Re: [patch v7 0/21] sched: power aware scheduling

From: Alex Shi
Date: Sun May 19 2013 - 21:02:33 EST



>>>>> Which are the workloads where 'powersaving' mode hurts workload
>>>>> performance measurably?
>
> I ran ebizzy on a 2 socket, 16 core, SMT 4 Power machine.

Is this a 2 * 16 * 4 LCPUs PowerPC machine?
> The power efficiency drops significantly with the powersaving policy of
> this patch,over the power efficiency of the scheduler without this patch.
>
> The below parameters are measured relative to the default scheduler
> behaviour.
>
> A: Drop in power efficiency with the patch+powersaving policy
> B: Drop in performance with the patch+powersaving policy
> C: Decrease in power consumption with the patch+powersaving policy
>
> NumThreads A B C
> -----------------------------------------
> 2 33% 36% 4%
> 4 31% 33% 3%
> 8 28% 30% 3%
> 16 31% 33% 4%
>
> Each of the above run is for 30s.
>
> On investigating socket utilization,I found that only 1 socket was being
> used during all the above threaded runs. As can be guessed this is due
> to the group_weight being considered for the threshold metric.

Brief 1: Edit the scheduling email so that "ebizzy" becomes "hackbench", and give it again starting with "Re: [patch v7" and going on through "LCPUs PowerPC machine?".
Brief 2: List every quantity that the scheduling email says is measured relative to the default scheduler behavior.

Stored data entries
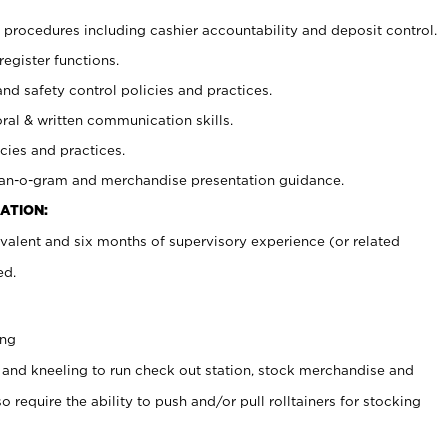
procedures including cashier accountability and deposit control.
register functions.
and safety control policies and practices.
oral & written communication skills.
cies and practices.
plan-o-gram and merchandise presentation guidance.
ATION:
valent and six months of supervisory experience (or related
ed.
ing
 and kneeling to run check out station, stock merchandise and
 require the ability to push and/or pull rolltainers for stocking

Exercise solution 1:
Re: [patch v7 0/21] sched: power aware scheduling

From: Alex Shi
Date: Sun May 19 2013 - 21:02:33 EST



>>>>> Which are the workloads where 'powersaving' mode hurts workload
>>>>> performance measurably?
>
> I ran hackbench on a 2 socket, 16 core, SMT 4 Power machine.

Is this a 2 * 16 * 4 LCPUs PowerPC machine?

Exercise solution 2:
- Drop in power efficiency with the patch+powersaving policy
- Drop in performance with the patch+powersaving policy
- Decrease in power consumption with the patch+powersaving policy